Book Review: Jabari Asim’s The N Word

by guest contributor Swerl, originally posted at Swerl

Pop quiz! Who said…

a) To be plain, I wish to get quit of Negroes…

b) I advance it therefore as a suspicion only, that the blacks, whether originally a distinct race, or made distinct by time and circumstances, are inferior to the whites in endowments both of body and mind.

c) I, as much as any other man, am in favor of having the superior position assigned to the white race…

Answers?

a) George Washington (in a 1778 letter to his plantation manager)

b) Thomas Jefferson (Notes on the State of Virginia, 1785)
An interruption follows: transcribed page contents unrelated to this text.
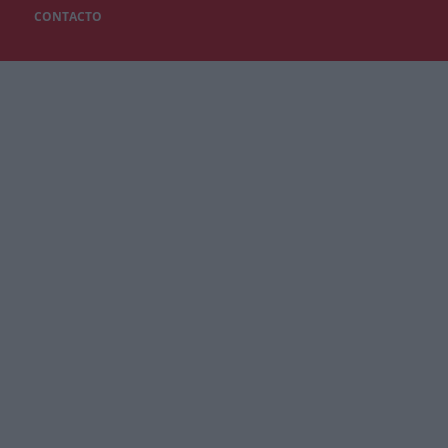
CONTACTO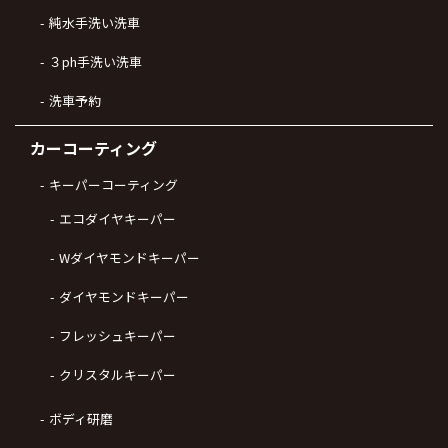
純水手洗い洗車
３ph手洗い洗車
洗車予約
カーコーティング
キーパーコーティング
エコダイヤキーパー
Wダイヤモンドキーパー
ダイヤモンドキーパー
フレッシュキーパー
クリスタルキーパー
ボディ研磨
c) Abraham Lincoln (1858)!!

These bon mots and more are revealed in Jabari Asim’s new(ish) book, The N Word: Who Can Say It, Who Shouldn’t, and Why. What Asim (syndicated columnist and deputy editor of the Washington Post Book World) has accomplished in this slender, powerful book, is a concise history of African-Americans… as told BY whites TO other whites.

Through the lens of the “N” word, from first recorded usage through today, Asim makes the persuasive case that whites could not deal with the dichotomy of being good, God-fearing men of noble purpose AND slave owners. Instead of abolishing slavery at the birth of the nation, our glorious founding fathers created a myth around those they had brutally imported from Africa to MORALLY justify the Africans’ enslavement. To do this, they created the “N—–”, and bent reality to fit their story. It helped the whites sleep at night AND get their cotton picked. Africans were not the same race as whites. They were animalistic in their joys, passions and fears. Because their pleasure was only base sexual gratification and their pain was “transitory”, there was no moral imperative to keep families intact, honor their history, allow them to keep their names or grant dignity to them in any way. Because they were “fearful” of freedom, and too stupid to be of use, slavery was, in fact, a COMPASSIONATE alternative to freedom.

Because they were not human, it didn’t matter if white men slept with black woman, but it was an affront for any lust-crazed Negro to sleep with a white woman.

Because they were simpleminded, they loved to dance and sing merrily while working 18 hour days.

But, because they were animalistic, they could turn mean and evil and needed to be put down.

W.E.B. Du Bois cleverly called this “racial folklore”, and insisted that its presence made the “color line”, as he called it, transcend simple economic exploitation. For example, while other ethnic minorities have been or are being exploited for their labor, it is unique to the black experience to have an identity manufactured by the dominant white society and then brutally and systemically imposed — even imprinted — onto them, the “…belief that somewhere between men and cattle, God created a tertium quid, and called it a Negro — a clownish, simple creature, at times even lovable within its limitations.”

In the subsequent pages, Asim traces the implementation of this “racial folklore” through American history, proving his point with devastating detail. Almost like a prosecutor, even if you have known all the facts, seeing them all pulled together in such a cogent way makes it clear to ANYONE that whites have tried to rewrite the reality of black America with the merciless, pernicious efficiency of Orwellian scope. “2+2=5″. Winston Smith needed not just repeat it, but BELIEVE it. Internalize it.

Slaves not willing to work in subhuman conditions? They’re lazy!

Slaves pretending to like whitefolk to get by? They’re jolly darkies!

Slaves try to run away because they don’t like being slaves? They’re aggressive, violent, predatory animals out to rape white women and kill white men!

Again, a quote by W.E.B. Du Bois sums it up perfectly. “Everything Negroes did was wrong. If they fought for freedom, they were beasts; if they did not fight, they were born slaves. If they cowered on the plantation, they loved slavery; if they ran away, they were loafers. If they sang, they were silly, if they scowled, they were impudent… And they were funny, funny — ridiculous baboons, aping men!”

Asim walks us through this twisted history, showing how this “folklore” became fact, through pseudo-science (initiated by Jefferson, himself!), white minstrelry, “plantation” literature, up through Michael Richards’ on-stage tirade.